Я начинаю задавать Дианне вопросы о том, разделяет ли она беспокойство своих родителей относительно состояния ее жизни, и если да, то как бы она сама определила это беспокойство? Она отвечает односложно, и ее ответы практически ничего прямо мне не сообщают, хотя если посмотреть с другой стороны, сообщают очень много. Эти ответы очень формальны. Она явно оберегает себя, не доверяет мне. В начале встречи ее лицо ничего не выражает. У меня возникает ощущение, что Дианна оформляет свои ответы таким образом, чтобы не выдать себя и удерживать меня на расстоянии. Похоже, что мне не удается вовлечь Дианну в разговор, и я решаю поразмыслить об этом вслух и спросить Джо и Эллен, что бы мне могло помочь это сделать. Они отвечают, что тоже ничего не могут сделать, и что сейчас, наблюдая за тем, как Дианна отвечает на мои вопросы, я лишь чуть-чуть начинаю понимать, каково это – пытаться помочь Дианне. Похоже, она не доверяет ничьим попыткам приблизиться к ней. (Я не знаю, куда мне двигаться дальше. Я так, на всякий случай, открываю рот: а вдруг я скажу что-нибудь неожиданное и мудрое?…Но ничего не помогает. В этот момент я начинаю думать, что мне явно не хватает в моем кабинете настоящего терапевта.)
Я снова поворачиваюсь к Дианне. Она отводит глаза. Внезапно у меня возникает одна идея, почему она не пришла мне в голову раньше?
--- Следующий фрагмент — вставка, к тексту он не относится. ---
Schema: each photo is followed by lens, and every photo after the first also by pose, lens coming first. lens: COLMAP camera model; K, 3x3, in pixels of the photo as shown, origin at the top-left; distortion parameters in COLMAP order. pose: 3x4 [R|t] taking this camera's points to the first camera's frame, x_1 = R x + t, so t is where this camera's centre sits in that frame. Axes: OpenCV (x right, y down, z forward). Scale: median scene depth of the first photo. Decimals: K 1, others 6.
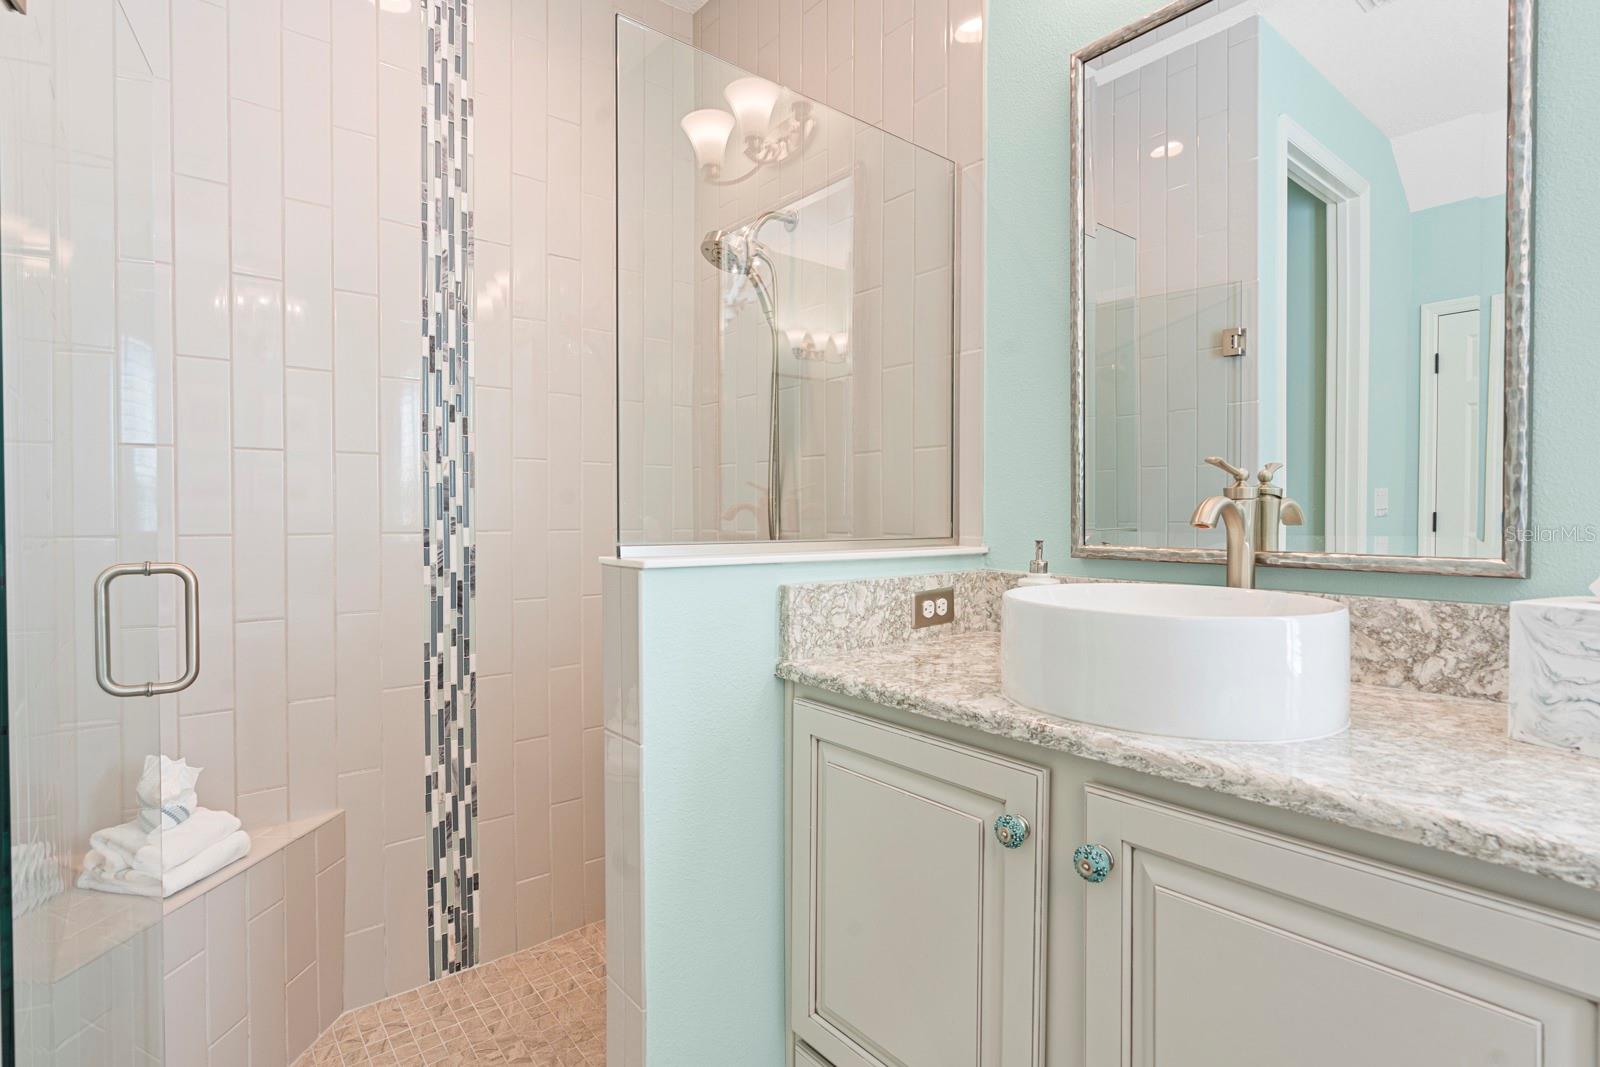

Я говорю Дианне, что у меня есть предположение, что что-то мешает ей присутствовать на этой встрече и присоединиться к нам в этом обсуждении (…мне бы, конечно, хотелось сказать, что, сложив таким образом два и два, я проявил недюжинную проницательность, но едва ли это наблюдение отличается особенной глубиной). Я спрашиваю ее, правда ли это? Она не отвечает. Я говорю: «Знаешь, мне кажется, что как будто бы есть что-то, что говорит тебе – не надо мне доверять, и я думаю, что в этом есть зерно истины. Действительно, мы только что познакомились, и ты еще не знаешь, что я такое и чего от меня можно ожидать». Дианна не реагирует вообще никак. Я говорю: «Я думаю, что ты в своей жизни пережила столько, что, наверное, тебе очень сложно предположить, что кто-то вообще может тебя понять». В ответ на это Дианна, кажется, совсем замирает и практически перестает дышать. Меня это воодушевляет. Я говорю: «Знаешь, мне кажется, то, что внушает тебе, что мне не стоит доверять, даже не хочет, чтобы ты слушала меня, или не хочет, чтобы я получал хоть какую-то обратную связь, не хочет дать мне ни одного шанса вызвать твое доверие». На лице Дианны на мгновение появляется какое-то выражение. «Знаешь, – говорю я, – если это так, я бы хотел, чтобы ты знала: я такие штуки-трюки уже видел раньше». Тут у меня возникает ощущение, что она начинает проявлять самую малую толику интереса. Я задаю вопрос: «Вот то, что внушает тебе, что мне не стоит доверять, – может, оно меня еще обзывает нехорошими словами?» У Дианны на лице отражается удивление. «А знаешь ли ты, – говорю я, – что со мной это происходит довольно часто. Я к этому вообще, можно сказать, привык». Дианна быстро отводит глаза, и это меня еще больше ободряет и поддерживает в выбранном направлении. «Да, – говорю я, – это правда. Ты не поверишь, эти внутренние голоса, которые не дают людям разговаривать со мной о том, что с ними происходит, – ты не представляешь, как они стараются, какими ужасными словами они меня костерят.